[Element and coordinate data]
══════

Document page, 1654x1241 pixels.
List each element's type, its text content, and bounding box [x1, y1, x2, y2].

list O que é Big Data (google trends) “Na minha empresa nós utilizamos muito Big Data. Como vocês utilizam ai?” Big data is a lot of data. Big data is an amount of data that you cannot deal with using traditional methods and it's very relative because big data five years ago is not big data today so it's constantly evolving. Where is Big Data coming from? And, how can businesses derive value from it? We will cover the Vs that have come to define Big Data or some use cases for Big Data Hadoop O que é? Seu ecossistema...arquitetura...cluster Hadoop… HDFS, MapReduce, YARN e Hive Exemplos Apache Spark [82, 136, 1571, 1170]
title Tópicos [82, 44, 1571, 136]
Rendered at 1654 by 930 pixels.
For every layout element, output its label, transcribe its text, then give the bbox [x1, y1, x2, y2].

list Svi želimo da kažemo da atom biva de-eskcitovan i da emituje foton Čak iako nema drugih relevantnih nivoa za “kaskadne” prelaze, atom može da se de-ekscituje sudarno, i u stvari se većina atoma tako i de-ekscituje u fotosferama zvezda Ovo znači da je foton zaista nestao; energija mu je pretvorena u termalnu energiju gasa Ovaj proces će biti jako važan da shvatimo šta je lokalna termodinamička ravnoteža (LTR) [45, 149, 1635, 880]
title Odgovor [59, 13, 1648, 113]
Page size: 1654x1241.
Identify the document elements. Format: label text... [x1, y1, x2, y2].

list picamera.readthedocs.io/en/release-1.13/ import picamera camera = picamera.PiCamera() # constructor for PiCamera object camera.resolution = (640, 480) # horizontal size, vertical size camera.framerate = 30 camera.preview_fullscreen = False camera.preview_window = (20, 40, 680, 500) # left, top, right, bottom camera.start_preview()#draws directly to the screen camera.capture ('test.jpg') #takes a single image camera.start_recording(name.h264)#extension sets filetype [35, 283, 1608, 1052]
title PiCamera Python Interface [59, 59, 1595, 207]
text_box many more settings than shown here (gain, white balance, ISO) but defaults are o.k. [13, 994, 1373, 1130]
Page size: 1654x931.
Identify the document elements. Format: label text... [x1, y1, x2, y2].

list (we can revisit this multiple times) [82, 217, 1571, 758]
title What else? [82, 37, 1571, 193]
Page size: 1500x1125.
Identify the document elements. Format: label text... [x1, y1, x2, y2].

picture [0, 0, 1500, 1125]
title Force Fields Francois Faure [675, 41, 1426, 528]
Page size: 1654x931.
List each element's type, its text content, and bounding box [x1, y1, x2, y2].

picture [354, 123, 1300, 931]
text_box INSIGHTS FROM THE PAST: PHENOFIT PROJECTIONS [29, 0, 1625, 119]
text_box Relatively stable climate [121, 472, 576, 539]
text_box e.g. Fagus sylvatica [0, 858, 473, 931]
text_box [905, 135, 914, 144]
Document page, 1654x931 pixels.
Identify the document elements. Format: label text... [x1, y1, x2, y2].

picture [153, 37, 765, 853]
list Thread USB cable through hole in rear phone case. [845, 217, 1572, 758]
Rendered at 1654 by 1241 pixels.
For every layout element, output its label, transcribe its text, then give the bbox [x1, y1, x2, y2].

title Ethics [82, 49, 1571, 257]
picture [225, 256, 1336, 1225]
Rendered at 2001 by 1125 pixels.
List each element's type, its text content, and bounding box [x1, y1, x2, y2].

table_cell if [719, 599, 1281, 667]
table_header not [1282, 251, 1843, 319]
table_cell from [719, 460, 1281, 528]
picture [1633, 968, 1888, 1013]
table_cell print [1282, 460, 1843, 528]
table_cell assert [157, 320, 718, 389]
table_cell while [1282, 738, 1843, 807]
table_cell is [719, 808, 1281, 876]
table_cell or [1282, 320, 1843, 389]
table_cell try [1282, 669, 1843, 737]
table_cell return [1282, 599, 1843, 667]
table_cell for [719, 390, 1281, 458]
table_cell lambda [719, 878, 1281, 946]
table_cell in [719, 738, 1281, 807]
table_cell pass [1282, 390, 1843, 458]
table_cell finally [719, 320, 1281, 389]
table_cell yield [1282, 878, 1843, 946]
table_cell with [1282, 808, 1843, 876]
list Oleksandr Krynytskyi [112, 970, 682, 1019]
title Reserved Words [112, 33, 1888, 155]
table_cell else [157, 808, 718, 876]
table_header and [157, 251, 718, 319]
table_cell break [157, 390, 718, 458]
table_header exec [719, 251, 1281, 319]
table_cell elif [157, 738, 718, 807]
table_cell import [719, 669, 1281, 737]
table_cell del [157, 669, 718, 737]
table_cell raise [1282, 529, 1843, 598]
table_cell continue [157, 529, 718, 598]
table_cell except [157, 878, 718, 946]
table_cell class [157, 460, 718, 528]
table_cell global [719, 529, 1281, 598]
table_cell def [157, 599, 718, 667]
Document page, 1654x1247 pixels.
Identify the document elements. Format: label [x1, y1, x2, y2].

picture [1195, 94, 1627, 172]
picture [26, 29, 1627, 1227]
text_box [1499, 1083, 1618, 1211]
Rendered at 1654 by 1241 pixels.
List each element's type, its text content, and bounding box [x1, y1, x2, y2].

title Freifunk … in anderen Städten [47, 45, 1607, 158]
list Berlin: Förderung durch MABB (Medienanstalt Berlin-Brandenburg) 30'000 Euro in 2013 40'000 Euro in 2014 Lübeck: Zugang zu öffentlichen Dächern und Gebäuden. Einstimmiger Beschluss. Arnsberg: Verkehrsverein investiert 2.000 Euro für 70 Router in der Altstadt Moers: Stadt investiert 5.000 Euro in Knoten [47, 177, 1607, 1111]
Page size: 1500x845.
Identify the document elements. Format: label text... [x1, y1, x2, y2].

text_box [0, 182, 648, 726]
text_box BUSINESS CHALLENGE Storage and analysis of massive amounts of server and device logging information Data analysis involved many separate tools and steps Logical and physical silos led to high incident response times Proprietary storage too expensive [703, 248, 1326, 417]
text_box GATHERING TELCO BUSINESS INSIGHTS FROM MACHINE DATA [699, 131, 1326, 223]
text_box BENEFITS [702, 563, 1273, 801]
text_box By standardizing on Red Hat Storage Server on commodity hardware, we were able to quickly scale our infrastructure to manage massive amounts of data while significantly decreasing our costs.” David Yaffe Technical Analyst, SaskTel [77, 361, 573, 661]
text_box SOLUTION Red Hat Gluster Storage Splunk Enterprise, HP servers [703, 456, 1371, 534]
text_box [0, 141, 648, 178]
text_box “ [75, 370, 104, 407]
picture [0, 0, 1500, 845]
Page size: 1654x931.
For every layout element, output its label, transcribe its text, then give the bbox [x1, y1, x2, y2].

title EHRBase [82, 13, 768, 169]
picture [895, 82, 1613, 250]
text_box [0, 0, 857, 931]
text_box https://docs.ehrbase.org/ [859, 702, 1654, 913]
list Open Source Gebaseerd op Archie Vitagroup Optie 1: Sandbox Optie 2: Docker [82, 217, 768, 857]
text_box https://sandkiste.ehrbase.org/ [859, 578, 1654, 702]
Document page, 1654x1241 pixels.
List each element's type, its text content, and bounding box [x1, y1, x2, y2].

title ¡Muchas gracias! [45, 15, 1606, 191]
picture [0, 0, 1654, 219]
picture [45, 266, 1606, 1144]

══════

**Directions for this task**
Give as a numbered list the lines of the data above from the line with "Page size: 1500x1125." to the line with "picture [225, 256, 1336, 1225]", including both, and skip any blank lines.

**Exercise solution**
1. Page size: 1500x1125.
2. Identify the document elements. Format: label text... [x1, y1, x2, y2].
3. picture [0, 0, 1500, 1125]
4. title Force Fields Francois Faure [675, 41, 1426, 528]
5. Page size: 1654x931.
6. List each element's type, its text content, and bounding box [x1, y1, x2, y2].
7. picture [354, 123, 1300, 931]
8. text_box INSIGHTS FROM THE PAST: PHENOFIT PROJECTIONS [29, 0, 1625, 119]
9. text_box Relatively stable climate [121, 472, 576, 539]
10. text_box e.g. Fagus sylvatica [0, 858, 473, 931]
11. text_box [905, 135, 914, 144]
12. Document page, 1654x931 pixels.
13. Identify the document elements. Format: label text... [x1, y1, x2, y2].
14. picture [153, 37, 765, 853]
15. list Thread USB cable through hole in rear phone case. [845, 217, 1572, 758]
16. Rendered at 1654 by 1241 pixels.
17. For every layout element, output its label, transcribe its text, then give the bbox [x1, y1, x2, y2].
18. title Ethics [82, 49, 1571, 257]
19. picture [225, 256, 1336, 1225]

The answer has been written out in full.